Chuck - As a matter of fact, it is powder coated. Your right about the rust getting underneath it. I'll attatch a pic below that shows a bubble of paint ready to pop...the rest of the plow is doing this too. It cracks off in big pieces.

One other question. When I sandblast this, should I just use play sand from home depot or use some type of abrasive (they had containers of this at tractor supply, also 10gal sand blaster for about $100--is this a decent price?).

Thanks again
Ryan

Here's the pic of the bubble that is ready to crack:


----------



## cat320 (Aug 25, 2000)

The stuff you want to get is called black beauty any place that rents or sells the sandblaster should have it .They do have different grains and the nozzel that is at the end of the gun.
Some things that will help with sand blasting.
1.Have a really good supply of air.
2.A good blaster .
3.The right nozzel and grain size or plastic beed.
4. And a good suit the will cover your whole body and head.


----------



## speedracer241 (Oct 13, 2001)

I hit mine with a DA sander with 80 grit this year.
I used a self etching primer, sealer and Sikkens brand Autocryl. It has held up well, very few chips and scratches. I used a base clear system last year and it didn't hold up as wall as this year.

Hell get it sandblasted and bring it on over, Ill paint it for ya. 
Mark K


----------



## Bossplower (Feb 21, 2003)

*Cat 320*

Did the 4 coats of polly over the paint keep the snow from sticking?


----------



## Arc Burn (Oct 21, 2002)

I second the Black Beauty,comes in 100# bags and is MUCH cheaper than abrasives at TSC.I just picked up a dozen bags for a little under $7/ea.You need alot of air and at the very least a hood of some sort to cover your head and face.

One of my blasters is a cheepie from Harbor Freight,10 gallon about $80,seems to work best with "fine" BB sand,be carefull as there are different grades of sand and a nozzle for each.


----------



## John DiMartino (Jan 22, 2000)

I did my western a few yrs ago, it came out decent.But i spent an entire day blasting( i used a gas powered industrial compressor,since thei air needed is way more than most shop compressors can make. anyway i sprayed 5 hrs almost nonstop,and still could have spent another hr blasting more, iran out of sand/glass beads,and patience.
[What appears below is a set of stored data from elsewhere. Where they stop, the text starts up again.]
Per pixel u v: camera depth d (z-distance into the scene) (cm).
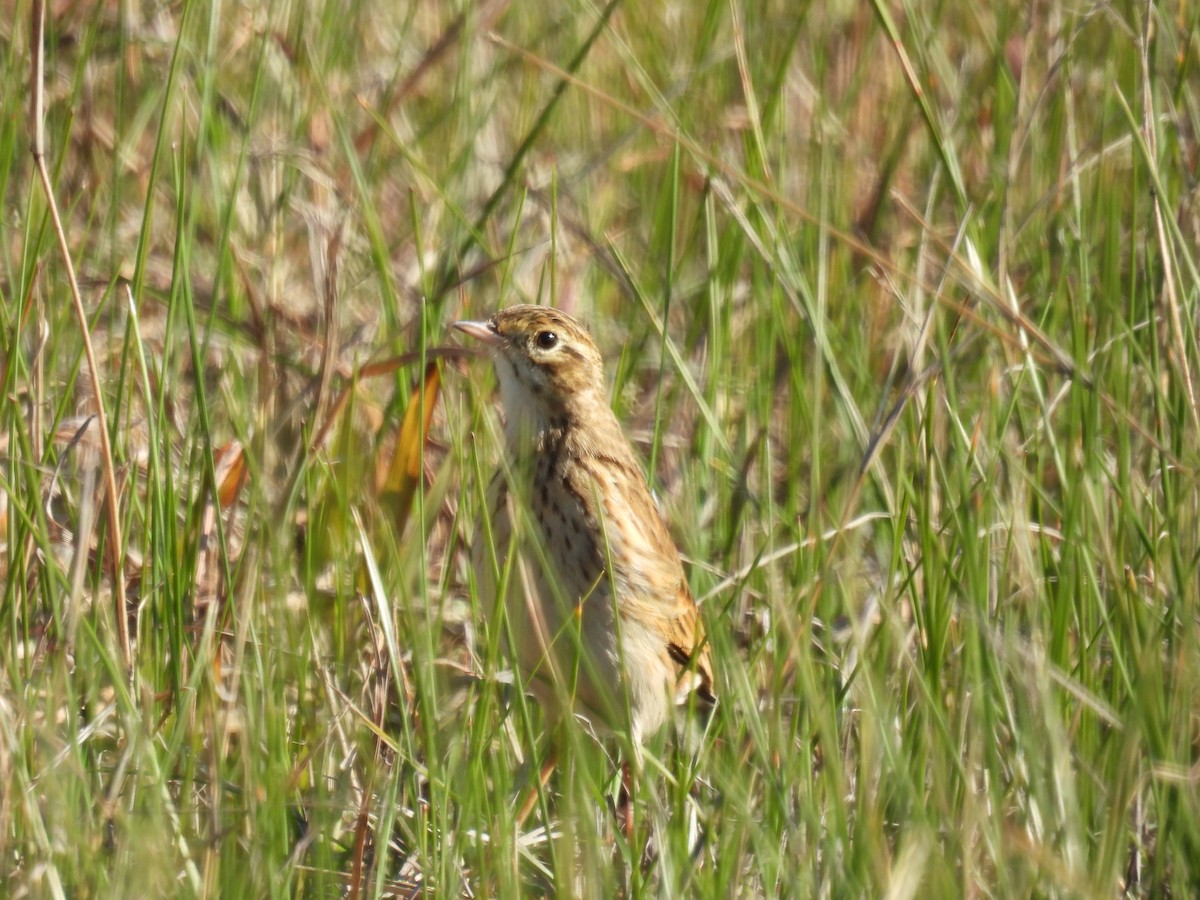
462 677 1073
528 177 1482
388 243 1413
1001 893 775
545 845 973
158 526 1018
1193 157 1319
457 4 1656
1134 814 902
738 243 1337
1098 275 1283
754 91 1555
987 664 923
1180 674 855
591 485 1030
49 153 1381
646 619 1070
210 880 815
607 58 1667
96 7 1303
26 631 968
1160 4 1258
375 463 1128
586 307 1409
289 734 973
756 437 1249
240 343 1230
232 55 1512
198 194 1310
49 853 789
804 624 872
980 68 1573
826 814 855
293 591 1091
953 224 1477
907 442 1145
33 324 1200
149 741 854
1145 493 1055
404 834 985
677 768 987
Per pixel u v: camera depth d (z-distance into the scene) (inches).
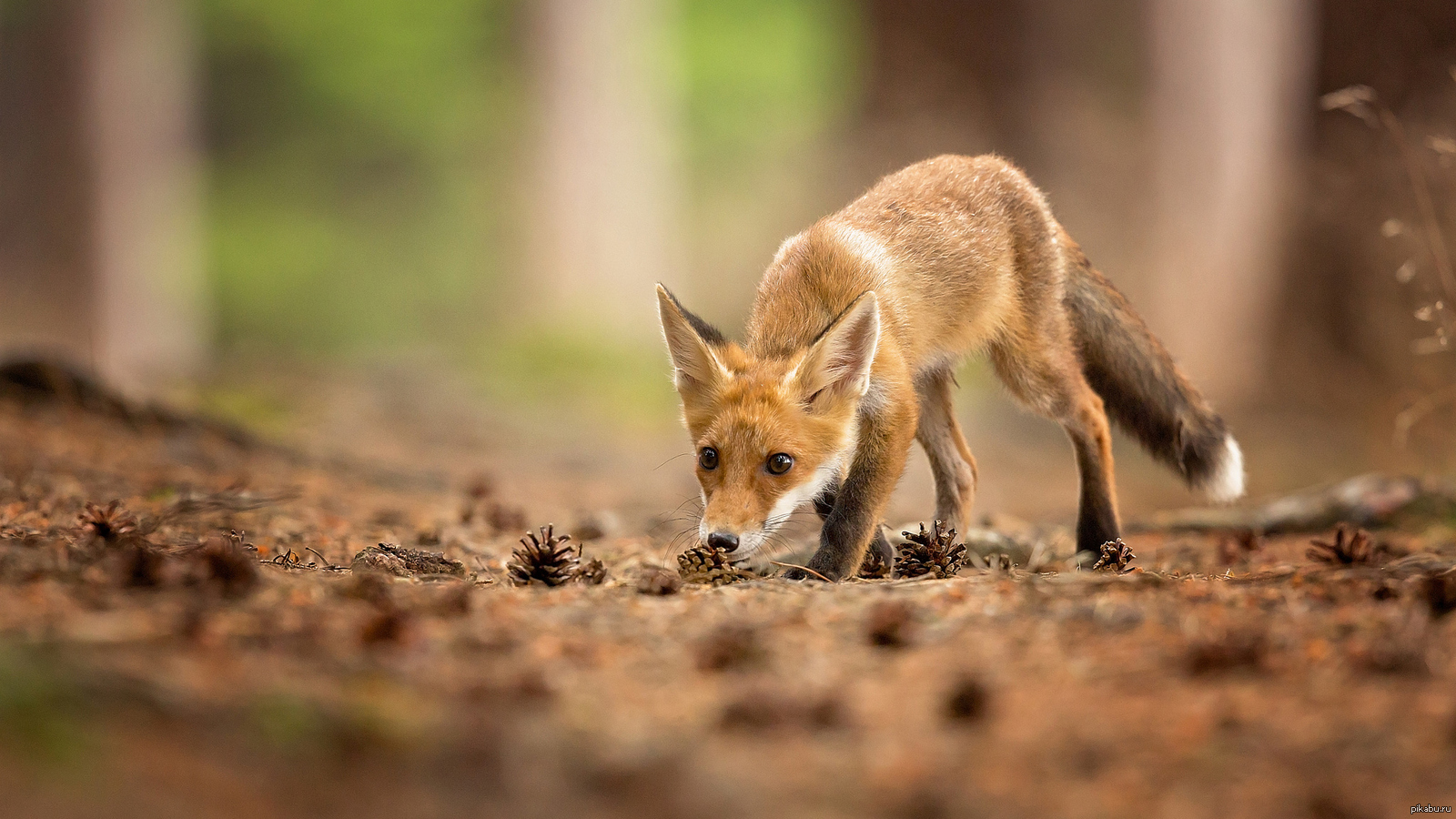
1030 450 930.7
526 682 184.4
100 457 495.2
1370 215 933.2
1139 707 187.3
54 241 1370.6
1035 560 383.2
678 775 159.3
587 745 167.6
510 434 866.1
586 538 432.5
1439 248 500.7
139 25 1374.3
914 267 382.9
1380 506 467.5
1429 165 693.3
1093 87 1144.2
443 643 207.5
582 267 1435.8
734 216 1651.1
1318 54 1055.6
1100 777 165.2
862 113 1339.8
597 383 1149.1
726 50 1999.3
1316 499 484.1
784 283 385.7
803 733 178.5
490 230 1622.8
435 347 1341.0
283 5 1990.7
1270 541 440.5
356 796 148.1
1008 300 406.3
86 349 1315.2
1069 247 437.1
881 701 192.1
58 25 1330.0
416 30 2009.1
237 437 586.2
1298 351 1011.3
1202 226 1096.8
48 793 135.4
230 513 395.9
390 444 766.5
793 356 365.4
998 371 416.5
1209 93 1095.6
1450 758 167.3
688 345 366.0
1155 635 219.9
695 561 309.3
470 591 259.8
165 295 1459.2
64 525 331.6
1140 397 440.8
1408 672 197.2
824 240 380.8
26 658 161.3
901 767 167.5
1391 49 996.6
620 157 1454.2
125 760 144.9
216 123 2122.3
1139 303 1110.4
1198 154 1098.7
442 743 161.8
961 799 158.1
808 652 214.5
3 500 375.6
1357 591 251.6
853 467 360.2
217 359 1186.6
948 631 226.2
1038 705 189.2
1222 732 177.2
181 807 137.9
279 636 199.9
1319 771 165.5
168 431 575.2
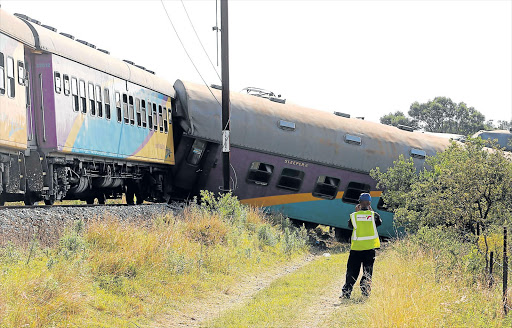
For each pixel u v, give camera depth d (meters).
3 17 19.98
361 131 41.47
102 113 27.42
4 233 16.34
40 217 19.44
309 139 39.56
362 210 16.59
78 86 25.12
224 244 24.91
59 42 23.91
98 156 27.58
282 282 19.23
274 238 29.33
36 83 22.84
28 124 22.23
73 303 12.70
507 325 13.08
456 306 13.05
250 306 15.07
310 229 43.25
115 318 13.25
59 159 23.98
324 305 15.61
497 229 20.33
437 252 20.25
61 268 14.13
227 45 33.38
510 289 14.99
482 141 25.58
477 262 18.19
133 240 18.47
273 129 38.78
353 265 16.41
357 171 40.50
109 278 15.51
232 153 38.09
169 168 38.12
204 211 28.14
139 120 31.83
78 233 18.33
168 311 14.91
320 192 41.09
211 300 16.98
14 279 12.70
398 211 31.95
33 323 11.22
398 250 23.52
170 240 20.19
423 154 42.09
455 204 23.16
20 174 21.38
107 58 28.81
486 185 22.75
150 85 33.59
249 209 35.50
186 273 18.39
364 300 15.70
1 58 19.50
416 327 11.52
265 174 39.78
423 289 14.09
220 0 33.09
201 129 37.19
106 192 33.47
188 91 37.44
Next time i am going to take the plwo to a place set up for it,and id pay 100-150 to have it blasted before id go thru that again. If you dont have a big industrial compressor,dont even thing about doing the entire plow yourself,you will blast for 2 minutes,stop for 3 qhilw it recharges,it will take forever this way.


----------



## CT18fireman (Nov 30, 2000)

You really need a big storage tank more than a powerful compressor. I have twin 60 gallon tanks. This means that the air supply is pretty steady. CFM is more important then pressure. I can blast for maybe 20 minutes and then take ten to recharge. Usually better this way as you need to add more blasting agent and take the mask off and rest. This fall we did four blades, blasted, primed and painted in one day. 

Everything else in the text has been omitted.